Here Rogier, one of the 3 EURIAS fellows, is putting the final touches on the napkins, while in the one below Ken, Mathias, and Rogier are posing with the completed table.


I'd bought some big votive candles at a local craft store and Rogier had inherited some from a resident who was leaving, so we had a ledge next to the window full of them and some scattered on some shelves to the right (you can see a few in the picture below).  With a low light it made for a very nice effect, and Tuija, one of our guests, commented that it was lovely seeing all the little candles from the street as they walked in.

My apologies for the next photo.  It shows everyone at the beginning of dinner, and I don't know if I was laughing too hard or what, but it came out blurry.  Markku was right; I should've taken a few.

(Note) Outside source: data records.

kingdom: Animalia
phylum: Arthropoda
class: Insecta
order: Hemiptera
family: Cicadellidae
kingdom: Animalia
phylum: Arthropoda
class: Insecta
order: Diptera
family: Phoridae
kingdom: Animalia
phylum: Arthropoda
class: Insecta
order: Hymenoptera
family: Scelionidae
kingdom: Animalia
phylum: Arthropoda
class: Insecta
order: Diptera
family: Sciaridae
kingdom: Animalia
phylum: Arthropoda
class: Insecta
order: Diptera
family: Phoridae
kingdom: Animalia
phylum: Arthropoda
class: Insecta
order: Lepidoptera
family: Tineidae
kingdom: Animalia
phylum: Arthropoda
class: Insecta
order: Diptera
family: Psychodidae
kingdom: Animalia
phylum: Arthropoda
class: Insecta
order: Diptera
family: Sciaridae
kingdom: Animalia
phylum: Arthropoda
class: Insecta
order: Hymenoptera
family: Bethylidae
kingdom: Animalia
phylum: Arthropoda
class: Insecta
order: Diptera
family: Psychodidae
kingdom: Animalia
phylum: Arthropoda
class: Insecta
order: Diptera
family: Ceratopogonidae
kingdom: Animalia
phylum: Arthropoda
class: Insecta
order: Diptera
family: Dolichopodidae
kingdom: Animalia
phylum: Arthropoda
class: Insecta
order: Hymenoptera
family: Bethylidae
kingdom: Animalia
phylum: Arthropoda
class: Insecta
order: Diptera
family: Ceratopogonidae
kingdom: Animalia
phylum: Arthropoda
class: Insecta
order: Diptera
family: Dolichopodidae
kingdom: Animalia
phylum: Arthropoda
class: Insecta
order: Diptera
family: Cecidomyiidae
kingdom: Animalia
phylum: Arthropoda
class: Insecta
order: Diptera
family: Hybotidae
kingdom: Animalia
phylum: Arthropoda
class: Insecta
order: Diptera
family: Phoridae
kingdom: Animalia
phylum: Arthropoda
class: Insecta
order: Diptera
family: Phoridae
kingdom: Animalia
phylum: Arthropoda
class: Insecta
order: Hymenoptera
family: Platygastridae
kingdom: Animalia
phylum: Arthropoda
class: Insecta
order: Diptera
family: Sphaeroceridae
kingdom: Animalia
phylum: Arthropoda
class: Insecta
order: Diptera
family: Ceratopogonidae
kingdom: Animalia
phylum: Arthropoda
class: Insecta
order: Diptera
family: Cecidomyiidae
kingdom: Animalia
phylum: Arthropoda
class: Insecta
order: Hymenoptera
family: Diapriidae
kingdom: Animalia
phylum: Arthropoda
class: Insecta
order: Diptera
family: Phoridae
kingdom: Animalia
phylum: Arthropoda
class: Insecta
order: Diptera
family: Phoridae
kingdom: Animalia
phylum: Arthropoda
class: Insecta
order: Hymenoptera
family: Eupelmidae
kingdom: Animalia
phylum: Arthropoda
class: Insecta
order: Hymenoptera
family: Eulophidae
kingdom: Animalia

Going around the table from the right, here's our little group: Markku (who I met through William and Tuija, teaches linguistics at UH and is Finnish), Tuija (who's one of the architects at the big World Heritage Site, Suomenlinna, here in Helsinki, is married to William and is Finnish), William (one of my fellow EURIAS fellows; he's the archeologist at Pompeii and is French), Elisabeth (one of the other Collegium fellows who works on modern China and is Norwegian, although her English is so good I thought she was from the US), Rogier (another EURIAS fellow who works on philosophy and economics; he's from Belgium), Luis (he's Rogier's friend and they've both ended up here in the Towers; he's another philosopher and economist and he's from Mexico); Philippe (a long-time friend of William and Tuija's, Markku's partner, and a language instructor here in Helsinki; he's French); Ken (he's on the governing board of the Collegium and is a philosopher; he's from Chicago); and Mathias (he's a fellow at the Collegium, one of our Towers residents and a fellow early modernist; he's from Sweden.)  Me, the invisible one, you know all too well.

Despite some glitches with the oven, as always happens with these things, the meal went great.  People seemed to really like the food and were fascinated with (1) some of the new tastes and (2) the differences between what I served and what they'd had here.  I'd been terrified when Rogier told me he'd invited Luis that I'd disappoint someone who really was Mexican, but Luis was so nice and seemed to be in culinary nirvana; when the tamales came out, his eyes got so round, and he kept eating them forever.  I thought he was going to tear up when the Abulita appeared as part of dessert.  Did my heart good.  Everyone was so nice, too, about helping me pick up, sort out furniture, and all the end of the party stuff, although us die-hards kept it going until close to midnight when finally Ted couldn't hold it any longer.  (Ted spent the meal in his crate, but once we were on to cookies, coffee, Abulita, and Baileys, Ted came out and was happy to join the party.)

This morning I was absolutely wrecked (in fact, I spent the day at home playing hooky), but as I was doing the last bits of clean up this morning, I stopped and smiled: I have an enormous amount to be thankful for.

Thank you to friends new and old, near and far, for making this a wonderful Thanksgiving!

And now I'm off to eat leftover tamales.